Все, казалось бы, история поставила точку. Но прихотливы судьбы человечества. Историки, писатели, психиатры неоднократно предпринимали попытки выяснить, как повлияли особенности характера, воспитание, привычки юного Марата на его превращение в кровавого Друга народа, чем на самом деле страдал этот человек.
«Всякий человек характером своей психики обязан строению своего тела». Тезис, провозглашенный доктором Жан Полем Маратом в ученом трактате «Философский опыт о человеческом теле», занятен уже тем, что позволяет проверить его справедливость на самом авторе ученого труда. Исследователи проблем агрессии И. Линдер и С. Титков считают, что большинство террористов, подобных Марату, — люди, обделенные в детстве материнским вниманием, перенесшие родовые или детские травмы, страдающие врожденными заболеваниями, инфантилизмом; нередко их детство протекало в тяжелых материальных условиях, они подвергались унижениям, долгое время не могли самоутвердиться. Часть из них — лица с ярко выраженными дефектами психики или физического здоровья, отягощенные комплексами неполноценности. Впоследствии подобные недостатки могут привести к той или иной форме тяжелой психической патологии.
Если до революции Марату для опытов требовались кошки и собаки, то после взятия Бастилии к его услугам была гильотина. «Психопатическая подкладка необыкновенно честолюбивого, несомненно талантливого, но вместе с тем крайне неуравновешенного человека, сдерживавшаяся долгое время требованиями научной методики и дисциплины, которой он сам себя долго подчинял, обнаружилась тогда во всей силе под влиянием вспыхнувших страстей и приняла такие чудовищные размеры, что человек превратился в зверя», — писал в газете «Русский врач» в 1908 году профессор В. Подвысоцкий.

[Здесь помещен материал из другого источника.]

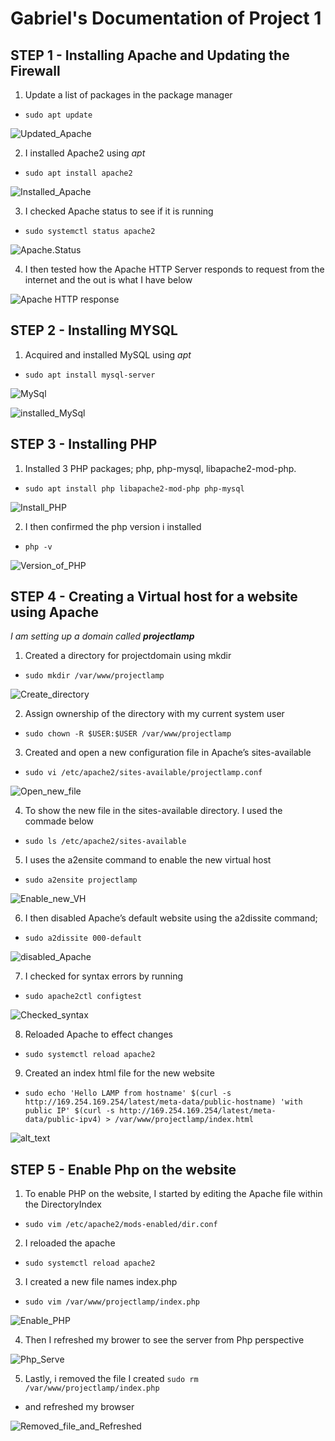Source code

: # Gabriel's Documentation of Project 1

## STEP 1 - Installing Apache and Updating the Firewall


1. Update a list of packages in the package manager

-  `sudo apt update`

![Updated_Apache](./images/Update_Apache_Package.PNG)


2. I installed Apache2 using *apt*

-  `sudo apt install apache2`

![Installed_Apache](./images/Installing_Apache.PNG)

3. I checked Apache status to see if it is running
    
- `sudo systemctl status apache2`

![Apache.Status](./images/Apache_Status.PNG)

4. I then tested how the Apache HTTP Server responds to request from the internet and the out is what I have below 

![Apache HTTP response](./images/Apache_HTTP%20_Response.PNG)

## STEP 2 - Installing MYSQL

1. Acquired and installed MySQL using *apt*

- `sudo apt install mysql-server`

![MySql](./images/Logged-into-mysql.PNG)

![installed_MySql](./images/Installed-MySQL.PNG)

## STEP 3 - Installing PHP

1. Installed 3 PHP packages; php, php-mysql, libapache2-mod-php.

- `sudo apt install php libapache2-mod-php php-mysql`

![Install_PHP](./images/Step3-Install_php.PNG)

2. I then confirmed the php version i installed

- `php -v`

![Version_of_PHP](./images/Step3-confirm_php_version.PNG)

## STEP 4 - Creating a Virtual host for a website using Apache
*I am setting up a domain called **projectlamp***

1. Created a directory for projectdomain using mkdir

- `sudo mkdir /var/www/projectlamp`

![Create_directory](./images/Step4-created_directory_for_projectlamp.PNG)

2. Assign ownership of the directory with my current system user

- `sudo chown -R $USER:$USER /var/www/projectlamp`

3. Created and open a new configuration file in Apache’s sites-available

- `sudo vi /etc/apache2/sites-available/projectlamp.conf`

![Open_new_file](./images/Step4-created%26opened_new_configuration_file_in_Apache.PNG)

4. To show the new file in the sites-available directory. I used the commade below

- `sudo ls /etc/apache2/sites-available`

5. I uses the a2ensite command to enable the new virtual host

- `sudo a2ensite projectlamp`

![Enable_new_VH](./images/Step4-enabled_virtualhost.PNG)

6. I then disabled Apache’s default website using the a2dissite command;

- `sudo a2dissite 000-default`

![disabled_Apache](./images/Step4-disabled_default_website.PNG)

7. I checked for syntax errors by running

- `sudo apache2ctl configtest`

![Checked_syntax](./images/Step4-checked_for_syntax_error.PNG)

8. Reloaded Apache to effect changes

- `sudo systemctl reload apache2`

9. Created an index html file for the new website

- `sudo echo 'Hello LAMP from hostname' $(curl -s http://169.254.169.254/latest/meta-data/public-hostname) 'with public IP' $(curl -s http://169.254.169.254/latest/meta-data/public-ipv4) > /var/www/projectlamp/index.html`

![alt_text](./images/Step4-thenew_website_projectlamp.PNG)


## STEP 5 - Enable Php on the website

1. To enable PHP on the website, I started by editing the Apache file within the DirectoryIndex

- `sudo vim /etc/apache2/mods-enabled/dir.conf`

2. I reloaded the apache

- `sudo systemctl reload apache2`

3. I created a new file names index.php

- `sudo vim /var/www/projectlamp/index.php`

![Enable_PHP](./images/Step5_EnablingPhp.PNG)

4. Then I refreshed my brower to see the server from Php perspective

![Php_Serve](./images/Step5-Php.PNG)

5. Lastly, i removed the file I created
`sudo rm /var/www/projectlamp/index.php`

- and refreshed my browser

![Removed_file_and_Refreshed](./images/Step5_rmFile_refreshed.PNG)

Ломброзо считал, что «с раннего детства Марат отличался безграничным самомнением… Ничем не оправдываемое самомнение, необыкновенное тщеславие, постоянно возбужденное состояние и чрезвычайная писательская плодовитость — все в нем указывает на развитие самолюбивого бреда, к которому, как у параноиков, мало-помалу присоединился бред преследования, заставляющий Марата повсюду видеть завистников и врагов. Затем он впал в полное нравственное помешательство…»

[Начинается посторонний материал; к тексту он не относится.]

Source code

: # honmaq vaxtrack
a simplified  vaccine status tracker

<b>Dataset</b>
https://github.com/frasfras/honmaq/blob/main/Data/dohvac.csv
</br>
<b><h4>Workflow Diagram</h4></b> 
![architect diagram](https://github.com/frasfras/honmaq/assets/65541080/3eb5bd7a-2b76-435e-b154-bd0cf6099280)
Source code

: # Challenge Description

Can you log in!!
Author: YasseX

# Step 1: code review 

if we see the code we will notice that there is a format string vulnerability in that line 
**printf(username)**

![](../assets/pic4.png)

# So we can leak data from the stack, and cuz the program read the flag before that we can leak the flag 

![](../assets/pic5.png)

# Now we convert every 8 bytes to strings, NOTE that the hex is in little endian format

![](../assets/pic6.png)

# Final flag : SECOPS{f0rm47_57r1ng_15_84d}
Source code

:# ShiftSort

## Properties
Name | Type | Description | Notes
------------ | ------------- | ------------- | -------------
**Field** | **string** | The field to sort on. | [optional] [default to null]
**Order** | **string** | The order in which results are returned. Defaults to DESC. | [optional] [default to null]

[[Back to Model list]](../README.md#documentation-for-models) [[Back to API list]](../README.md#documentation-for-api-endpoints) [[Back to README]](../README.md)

Но кроме психической патологии Марат страдал каким-то кожным заболеванием, вызывавшим страшный зуд и провоцировавшим приступы бешенства у Друга народа.

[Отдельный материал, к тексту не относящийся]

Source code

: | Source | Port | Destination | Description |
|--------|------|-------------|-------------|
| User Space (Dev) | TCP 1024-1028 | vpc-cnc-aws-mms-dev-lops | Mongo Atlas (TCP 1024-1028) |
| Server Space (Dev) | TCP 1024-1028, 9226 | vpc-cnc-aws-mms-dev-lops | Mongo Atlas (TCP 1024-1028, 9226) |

Из-за постоянного зуда большую часть времени Марат был вынужден проводить в теплой ванне — вода облегчала мучения. В последний год жизни он почти не спал, питался одним кофе и бульонами, предпочитая всему какое-то странное лекарство: миндальное молоко, настоенное на глине. Скорее всего речь идет об экземе, хотя художник Давид, друживший с Маратом, утверждал, что тот болел проказой. Однако, по мнению испанского исследователя доктора Серхио Родригеса, весьма вероятно, что Марат, опередив свое время, страдал чумой ХХ века — СПИДом.
Еще более жесткий диагноз в 1922 году поставил французскому революционеру немецкий профессор Г. Мамлок: «Жестокий, эксцентричный психопат». Наличие психической патологии у Марата не вызывает сомнений у большинства современных ученых медиков. Скорее всего после судебно-психиатрической экспертизы на обложке истории болезни гражданина Марата появился бы диагноз, чем-то напоминающий приговор: «Психопатия паранойяльного круга с выраженными аффективными реакциями».
Современные доктора назначили бы коллеге Марату курс продолжительного лечения в условиях закрытой психиатрической клиники, где он мог совершенно спокойно именовать себя Другом всех стран и народов… Но в эпоху Великой французской революции таких методов лечения, увы, не существовало, и только нож Шарлотты де Корде сумел наконец утихомирить обезумевшего доктора Марата.